## WORK TO DO
Copy out the entries below with each "scientific name" swapped for "taxon name", keeping every other word and line unchanged.

· · ·

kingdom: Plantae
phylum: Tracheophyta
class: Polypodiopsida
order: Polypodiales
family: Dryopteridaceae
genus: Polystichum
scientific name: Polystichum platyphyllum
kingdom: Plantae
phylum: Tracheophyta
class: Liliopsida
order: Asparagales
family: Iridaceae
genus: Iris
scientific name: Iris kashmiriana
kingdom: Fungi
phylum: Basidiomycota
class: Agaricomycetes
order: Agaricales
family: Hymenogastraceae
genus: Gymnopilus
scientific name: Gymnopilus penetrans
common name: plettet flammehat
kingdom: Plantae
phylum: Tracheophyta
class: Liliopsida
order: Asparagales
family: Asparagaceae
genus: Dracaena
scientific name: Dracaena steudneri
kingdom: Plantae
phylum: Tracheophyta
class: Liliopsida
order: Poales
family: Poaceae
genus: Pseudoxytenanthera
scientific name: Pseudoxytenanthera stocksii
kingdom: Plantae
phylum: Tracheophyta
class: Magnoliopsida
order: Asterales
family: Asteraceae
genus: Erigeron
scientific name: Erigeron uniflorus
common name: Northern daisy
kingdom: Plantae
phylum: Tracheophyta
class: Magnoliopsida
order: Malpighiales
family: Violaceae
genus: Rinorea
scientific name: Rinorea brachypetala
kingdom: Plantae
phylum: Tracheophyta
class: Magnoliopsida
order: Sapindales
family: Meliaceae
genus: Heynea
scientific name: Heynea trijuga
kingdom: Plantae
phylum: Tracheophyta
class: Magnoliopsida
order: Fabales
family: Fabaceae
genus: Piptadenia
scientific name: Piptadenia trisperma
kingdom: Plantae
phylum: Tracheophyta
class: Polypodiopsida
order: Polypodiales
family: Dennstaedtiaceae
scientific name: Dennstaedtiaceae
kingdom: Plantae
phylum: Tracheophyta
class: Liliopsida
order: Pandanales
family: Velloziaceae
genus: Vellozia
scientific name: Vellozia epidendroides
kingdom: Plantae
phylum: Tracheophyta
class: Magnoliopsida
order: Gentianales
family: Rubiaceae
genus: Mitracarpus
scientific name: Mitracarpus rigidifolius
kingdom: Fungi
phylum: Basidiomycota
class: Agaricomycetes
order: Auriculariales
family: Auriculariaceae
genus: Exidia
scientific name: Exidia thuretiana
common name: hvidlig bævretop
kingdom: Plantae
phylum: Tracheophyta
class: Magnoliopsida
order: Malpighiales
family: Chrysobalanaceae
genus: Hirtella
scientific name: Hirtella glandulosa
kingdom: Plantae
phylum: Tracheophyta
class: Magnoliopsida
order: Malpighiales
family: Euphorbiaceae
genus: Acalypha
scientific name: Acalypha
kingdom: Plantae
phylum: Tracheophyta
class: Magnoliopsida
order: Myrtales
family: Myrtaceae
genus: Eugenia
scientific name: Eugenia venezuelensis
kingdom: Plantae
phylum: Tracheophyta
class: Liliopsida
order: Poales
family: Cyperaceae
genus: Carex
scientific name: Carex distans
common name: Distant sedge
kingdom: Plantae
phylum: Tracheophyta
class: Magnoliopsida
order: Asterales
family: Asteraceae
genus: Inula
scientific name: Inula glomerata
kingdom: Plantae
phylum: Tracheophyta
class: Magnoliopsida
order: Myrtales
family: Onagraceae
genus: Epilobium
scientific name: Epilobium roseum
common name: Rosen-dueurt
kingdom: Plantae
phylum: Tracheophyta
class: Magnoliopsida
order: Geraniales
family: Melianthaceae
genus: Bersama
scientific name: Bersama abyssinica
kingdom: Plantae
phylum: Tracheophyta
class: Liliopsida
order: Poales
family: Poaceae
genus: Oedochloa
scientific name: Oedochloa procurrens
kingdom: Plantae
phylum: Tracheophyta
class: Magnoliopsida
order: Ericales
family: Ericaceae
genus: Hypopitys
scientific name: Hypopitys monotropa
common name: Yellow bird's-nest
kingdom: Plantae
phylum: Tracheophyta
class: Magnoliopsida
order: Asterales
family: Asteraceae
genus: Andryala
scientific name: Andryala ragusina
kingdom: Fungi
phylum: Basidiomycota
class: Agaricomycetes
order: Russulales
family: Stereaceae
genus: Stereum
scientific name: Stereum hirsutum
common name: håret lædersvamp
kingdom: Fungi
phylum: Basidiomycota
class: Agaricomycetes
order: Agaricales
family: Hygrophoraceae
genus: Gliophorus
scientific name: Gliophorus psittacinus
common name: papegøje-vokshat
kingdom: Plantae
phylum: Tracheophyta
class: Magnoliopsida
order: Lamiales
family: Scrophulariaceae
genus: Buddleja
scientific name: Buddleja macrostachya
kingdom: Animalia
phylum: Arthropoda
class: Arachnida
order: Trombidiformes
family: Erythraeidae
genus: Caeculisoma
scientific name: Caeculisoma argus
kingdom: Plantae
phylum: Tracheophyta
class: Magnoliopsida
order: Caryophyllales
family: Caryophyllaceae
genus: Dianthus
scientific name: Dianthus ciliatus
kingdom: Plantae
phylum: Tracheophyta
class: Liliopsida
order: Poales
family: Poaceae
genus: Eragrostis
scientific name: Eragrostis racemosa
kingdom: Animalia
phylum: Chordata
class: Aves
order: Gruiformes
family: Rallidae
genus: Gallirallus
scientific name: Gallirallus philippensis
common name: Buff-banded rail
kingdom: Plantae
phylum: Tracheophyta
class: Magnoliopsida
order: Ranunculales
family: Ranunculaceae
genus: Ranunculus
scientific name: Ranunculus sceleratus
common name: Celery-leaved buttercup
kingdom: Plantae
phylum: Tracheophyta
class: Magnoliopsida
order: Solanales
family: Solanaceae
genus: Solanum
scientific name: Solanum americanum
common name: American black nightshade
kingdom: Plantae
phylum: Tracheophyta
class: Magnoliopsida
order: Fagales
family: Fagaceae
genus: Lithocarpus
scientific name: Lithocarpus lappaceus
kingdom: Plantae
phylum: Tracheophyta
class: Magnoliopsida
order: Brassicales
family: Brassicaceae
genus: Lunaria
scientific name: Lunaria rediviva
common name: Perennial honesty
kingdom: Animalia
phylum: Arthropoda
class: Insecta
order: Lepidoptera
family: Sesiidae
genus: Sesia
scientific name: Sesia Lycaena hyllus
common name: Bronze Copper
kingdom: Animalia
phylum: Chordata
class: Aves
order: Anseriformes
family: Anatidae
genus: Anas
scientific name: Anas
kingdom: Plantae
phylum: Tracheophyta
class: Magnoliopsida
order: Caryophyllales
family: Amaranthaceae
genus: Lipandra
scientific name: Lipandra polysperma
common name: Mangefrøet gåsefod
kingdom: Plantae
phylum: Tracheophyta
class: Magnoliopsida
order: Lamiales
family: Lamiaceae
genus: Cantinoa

· · ·

## SOLUTION FOR THIS TASK
kingdom: Plantae
phylum: Tracheophyta
class: Polypodiopsida
order: Polypodiales
family: Dryopteridaceae
genus: Polystichum
taxon name: Polystichum platyphyllum
kingdom: Plantae
phylum: Tracheophyta
class: Liliopsida
order: Asparagales
family: Iridaceae
genus: Iris
taxon name: Iris kashmiriana
kingdom: Fungi
phylum: Basidiomycota
class: Agaricomycetes
order: Agaricales
family: Hymenogastraceae
genus: Gymnopilus
taxon name: Gymnopilus penetrans
common name: plettet flammehat
kingdom: Plantae
phylum: Tracheophyta
class: Liliopsida
order: Asparagales
family: Asparagaceae
genus: Dracaena
taxon name: Dracaena steudneri
kingdom: Plantae
phylum: Tracheophyta
class: Liliopsida
order: Poales
family: Poaceae
genus: Pseudoxytenanthera
taxon name: Pseudoxytenanthera stocksii
kingdom: Plantae
phylum: Tracheophyta
class: Magnoliopsida
order: Asterales
family: Asteraceae
genus: Erigeron
taxon name: Erigeron uniflorus
common name: Northern daisy
kingdom: Plantae
phylum: Tracheophyta
class: Magnoliopsida
order: Malpighiales
family: Violaceae
genus: Rinorea
taxon name: Rinorea brachypetala
kingdom: Plantae
phylum: Tracheophyta
class: Magnoliopsida
order: Sapindales
family: Meliaceae
genus: Heynea
taxon name: Heynea trijuga
kingdom: Plantae
phylum: Tracheophyta
class: Magnoliopsida
order: Fabales
family: Fabaceae
genus: Piptadenia
taxon name: Piptadenia trisperma
kingdom: Plantae
phylum: Tracheophyta
class: Polypodiopsida
order: Polypodiales
family: Dennstaedtiaceae
taxon name: Dennstaedtiaceae
kingdom: Plantae
phylum: Tracheophyta
class: Liliopsida
order: Pandanales
family: Velloziaceae
genus: Vellozia
taxon name: Vellozia epidendroides
kingdom: Plantae
phylum: Tracheophyta
class: Magnoliopsida
order: Gentianales
family: Rubiaceae
genus: Mitracarpus
taxon name: Mitracarpus rigidifolius
kingdom: Fungi
phylum: Basidiomycota
class: Agaricomycetes
order: Auriculariales
family: Auriculariaceae
genus: Exidia
taxon name: Exidia thuretiana
common name: hvidlig bævretop
kingdom: Plantae
phylum: Tracheophyta
class: Magnoliopsida
order: Malpighiales
family: Chrysobalanaceae
genus: Hirtella
taxon name: Hirtella glandulosa
kingdom: Plantae
phylum: Tracheophyta
class: Magnoliopsida
order: Malpighiales
family: Euphorbiaceae
genus: Acalypha
taxon name: Acalypha
kingdom: Plantae
phylum: Tracheophyta
class: Magnoliopsida
order: Myrtales
family: Myrtaceae
genus: Eugenia
taxon name: Eugenia venezuelensis
kingdom: Plantae
phylum: Tracheophyta
class: Liliopsida
order: Poales
family: Cyperaceae
genus: Carex
taxon name: Carex distans
common name: Distant sedge
kingdom: Plantae
phylum: Tracheophyta
class: Magnoliopsida
order: Asterales
family: Asteraceae
genus: Inula
taxon name: Inula glomerata
kingdom: Plantae
phylum: Tracheophyta
class: Magnoliopsida
order: Myrtales
family: Onagraceae
genus: Epilobium
taxon name: Epilobium roseum
common name: Rosen-dueurt
kingdom: Plantae
phylum: Tracheophyta
class: Magnoliopsida
order: Geraniales
family: Melianthaceae
genus: Bersama
taxon name: Bersama abyssinica
kingdom: Plantae
phylum: Tracheophyta
class: Liliopsida
order: Poales
family: Poaceae
genus: Oedochloa
taxon name: Oedochloa procurrens
kingdom: Plantae
phylum: Tracheophyta
class: Magnoliopsida
order: Ericales
family: Ericaceae
genus: Hypopitys
taxon name: Hypopitys monotropa
common name: Yellow bird's-nest
kingdom: Plantae
phylum: Tracheophyta
class: Magnoliopsida
order: Asterales
family: Asteraceae
genus: Andryala
taxon name: Andryala ragusina
kingdom: Fungi
phylum: Basidiomycota
class: Agaricomycetes
order: Russulales
family: Stereaceae
genus: Stereum
taxon name: Stereum hirsutum
common name: håret lædersvamp
kingdom: Fungi
phylum: Basidiomycota
class: Agaricomycetes
order: Agaricales
family: Hygrophoraceae
genus: Gliophorus
taxon name: Gliophorus psittacinus
common name: papegøje-vokshat
kingdom: Plantae
phylum: Tracheophyta
class: Magnoliopsida
order: Lamiales
family: Scrophulariaceae
genus: Buddleja
taxon name: Buddleja macrostachya
kingdom: Animalia
phylum: Arthropoda
class: Arachnida
order: Trombidiformes
family: Erythraeidae
genus: Caeculisoma
taxon name: Caeculisoma argus
kingdom: Plantae
phylum: Tracheophyta
class: Magnoliopsida
order: Caryophyllales
family: Caryophyllaceae
genus: Dianthus
taxon name: Dianthus ciliatus
kingdom: Plantae
phylum: Tracheophyta
class: Liliopsida
order: Poales
family: Poaceae
genus: Eragrostis
taxon name: Eragrostis racemosa
kingdom: Animalia
phylum: Chordata
class: Aves
order: Gruiformes
family: Rallidae
genus: Gallirallus
taxon name: Gallirallus philippensis
common name: Buff-banded rail
kingdom: Plantae
phylum: Tracheophyta
class: Magnoliopsida
order: Ranunculales
family: Ranunculaceae
genus: Ranunculus
taxon name: Ranunculus sceleratus
common name: Celery-leaved buttercup
kingdom: Plantae
phylum: Tracheophyta
class: Magnoliopsida
order: Solanales
family: Solanaceae
genus: Solanum
taxon name: Solanum americanum
common name: American black nightshade
kingdom: Plantae
phylum: Tracheophyta
class: Magnoliopsida
order: Fagales
family: Fagaceae
genus: Lithocarpus
taxon name: Lithocarpus lappaceus
kingdom: Plantae
phylum: Tracheophyta
class: Magnoliopsida
order: Brassicales
family: Brassicaceae
genus: Lunaria
taxon name: Lunaria rediviva
common name: Perennial honesty
kingdom: Animalia
phylum: Arthropoda
class: Insecta
order: Lepidoptera
family: Sesiidae
genus: Sesia
taxon name: Sesia Lycaena hyllus
common name: Bronze Copper
kingdom: Animalia
phylum: Chordata
class: Aves
order: Anseriformes
family: Anatidae
genus: Anas
taxon name: Anas
kingdom: Plantae
phylum: Tracheophyta
class: Magnoliopsida
order: Caryophyllales
family: Amaranthaceae
genus: Lipandra
taxon name: Lipandra polysperma
common name: Mangefrøet gåsefod
kingdom: Plantae
phylum: Tracheophyta
class: Magnoliopsida
order: Lamiales
family: Lamiaceae
genus: Cantinoa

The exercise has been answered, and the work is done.